Original Articles

A preliminary investigation of the feeding ecology of skates (Batoidea: Rajidae) off the west coast of southern Africa

Published in: South African Journal of Marine Science
Volume 10, issue 1, 1991 , pages: 71–81
DOI: 10.2989/02577619109504621


The diets of 14 species of skates (Rajiformes: Rajidae) collected along the coast of South-Western Africa between Walvis Bay and Cape Agulhas over a depth range of 50–1 016 m were analysed. Two distinct communities of skates could be recognized on the basis of depth zonation, the boundary between these communities being at approximately 380 m water depth. These two skate communities have similar species components: the so-called biscuit skate community (the shallow one) has two crustacean specialists (Cruriraja parcomaculata, Raja wallacei), one fish specialist (R. alba) and two generalists (R. pullopunctata, R. cf. clavata); the so-named grey skate community has two crustacean specialists (Raja caudaspinosa, R. confundens) and two generalists (Bathyraja smithii, R. leopardus).
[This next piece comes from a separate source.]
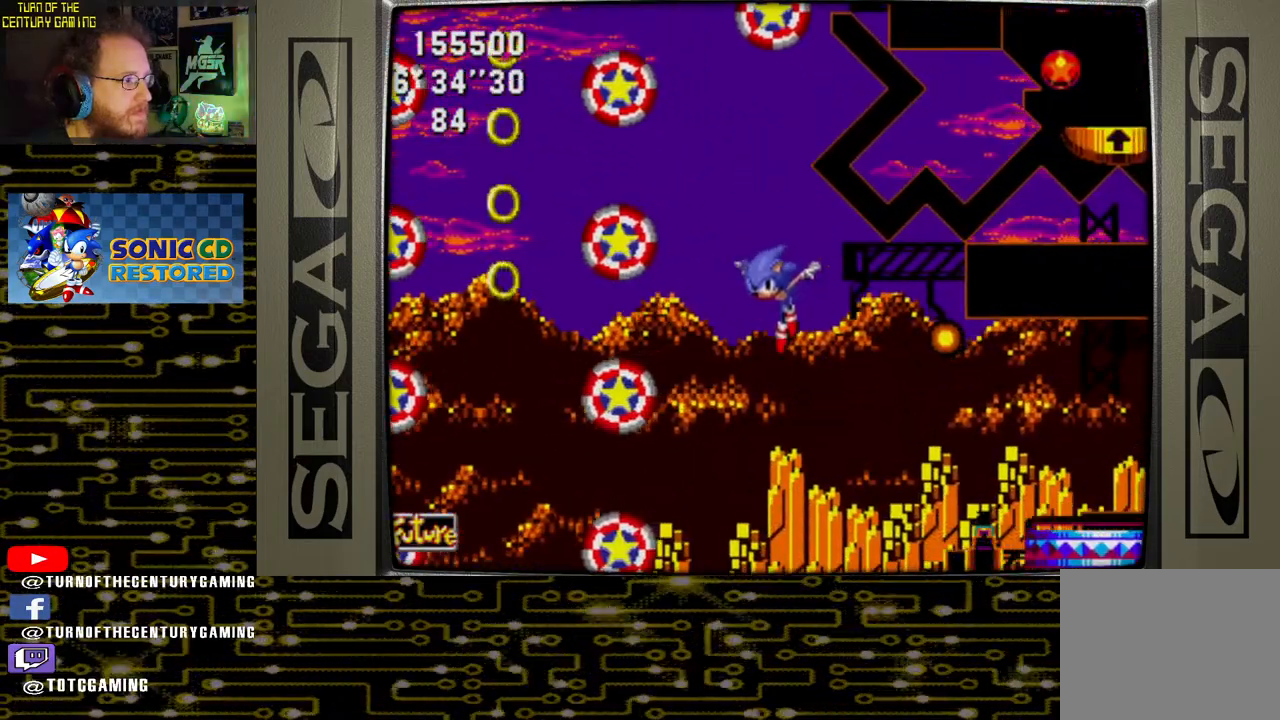
{"buttons": [], "left_stick": "center", "right_stick": "center"}
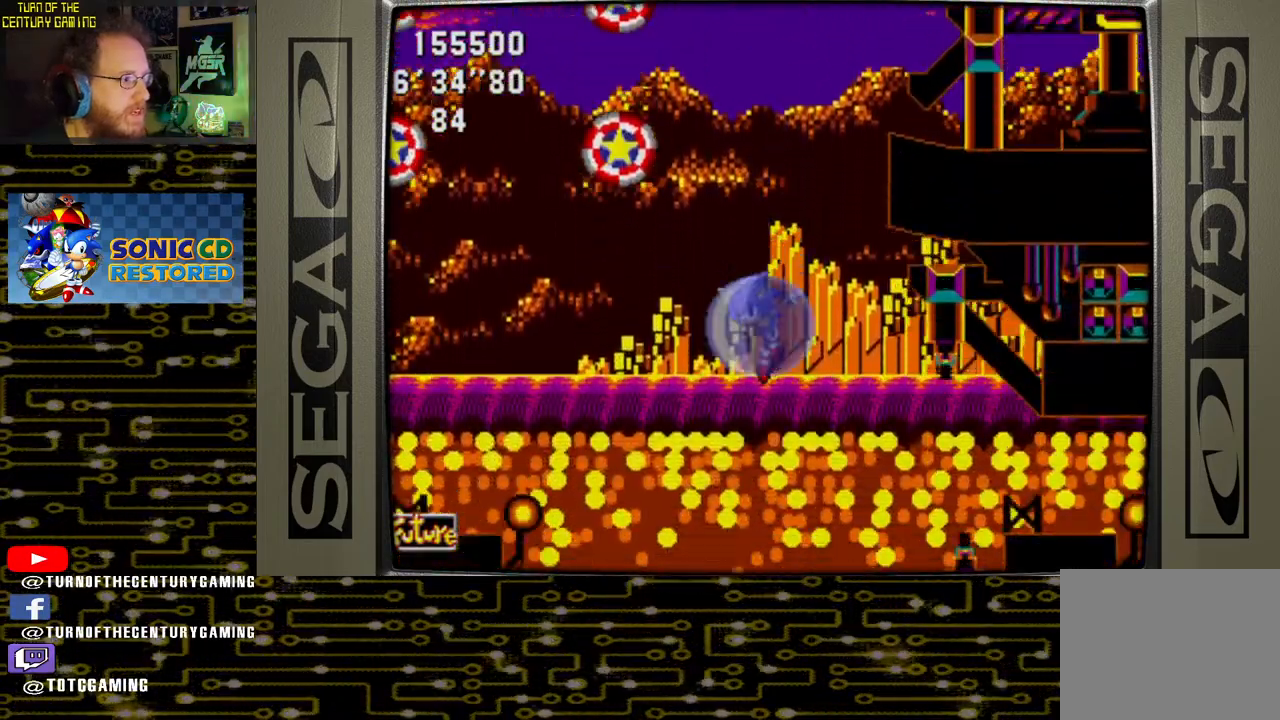
{"buttons": ["DPAD_LEFT"], "left_stick": "center", "right_stick": "center", "events": [[250, "DPAD_LEFT", "down"]]}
The grey skate community appears to be a more complex and dynamic assemblage with higher diversity (at least 13 species) than the biscuit skate community (five species). In both communities the most common prey items were crustaceans and small demersal fish. Cephalopods and polychaetes were uncommon prey in most species. Other potential prey items commonly trawled but absent from the skates' diet included bivalve molluscs, gastropods and echinoderms. Although their importance has hitherto not been recognized, skates are important predators on the demersal crustacean and fish fauna in the Benguela ecosystem.